In the 1970s, the United States enacted a law preventing the export of oil as a means of achieving oil independence: whereas the US in recent years became the world’s largest oil producer, it remained fairly insignificant in relation to world exporters. In January 2015, the United States lifted this law as a response to the falling oil price in order to retain market share. Many are however concerned this will continue to flood the global oil market, thus exacerbating the problem.

The question remains what the future is for the oil price. As the equilibrium of supply and demand has been tipped resulting in excess supply, the oil price will only be stabilised when either demand increases to meet supply, or when supply decreases to meet demand.

Four scenarios will likely cause the rebalance of the macroeconomic equilibrium:

  1. Conflict further affects oil producing countries.

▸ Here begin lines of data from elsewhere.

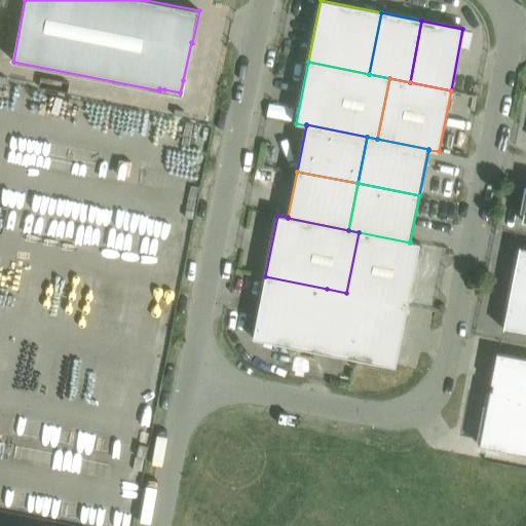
[(346,293),(367,297),(408,305),(420,243),(410,241),(410,242),(359,232),(346,293)]
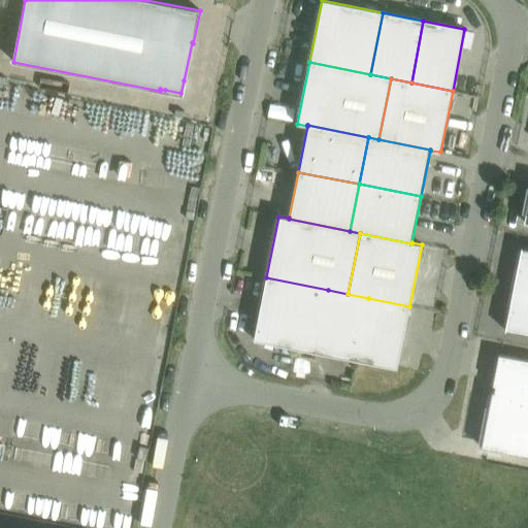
[(527,249),(522,248),(514,289),(527,292),(527,249)]
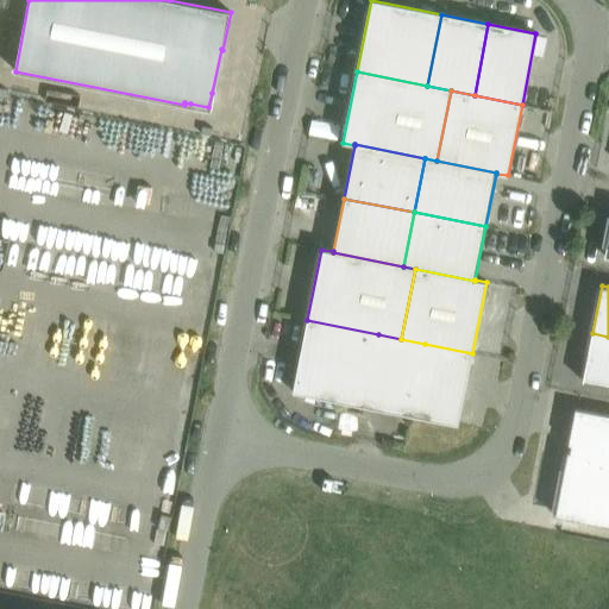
[(293,391),(364,406),(378,334),(307,320),(293,391)]
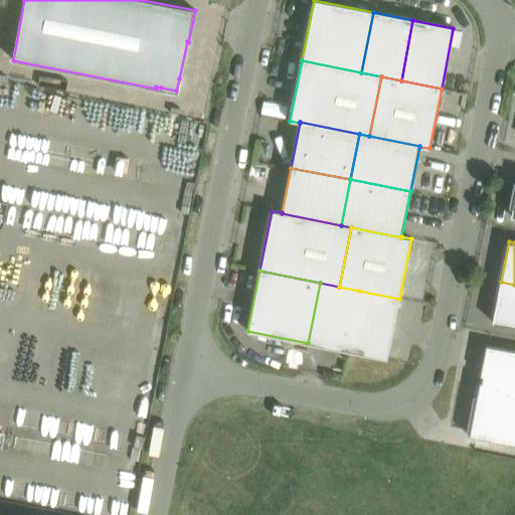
[(514,285),(501,282),(493,323),(514,327),(514,285)]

This would reduce global supply; this is difficult to predict, however the current conflict with ISIS may reduce the oil-producing potential of affected countries.
  2. OPEC multilaterally reduces oil production. This scenario depends on the will of Saudi Arabia; based on statements made by King Salman, the successor of King Abdullah, current policy will not be changed at least for the short-term.
  3. Global production decreases. With current oil prices, many oil fields are unsustainable in the long-term. Even well-established drilling companies are feeling the effects, cutting or freezing wages, reducing jobs and mothballing more expensive projects. Fracking projects are proving unsustainable, discouraging further investment.
  4. Global increase in demand. This would most likely be driven by a significant increase in the economy, driving the consumption of oil. Given the adoption of energy efficient and environmentally friendly solutions, demand would unlikely reach pre-2000 levels for a long time.

The most likely reason for a future oil price increase will be a combination of several of the above scenarios.

Who will then benefit from the low oil price? Countries with strong agricultural backgrounds, in particular the developing world, transportation companies, the private individual and the world economy stand to benefit. The reduction of state subsidies on fuels will free up government spending and inflation will decrease; however this may encourage deflation. The low oil price gives governments the opportunity to implement major policies which will encourage energy efficiency and energy security. The global economy may even be kick-started into growth.

Please note that the views expressed are those of the author and do not necessarily represent or reflect the views of Munich European Forum e.V.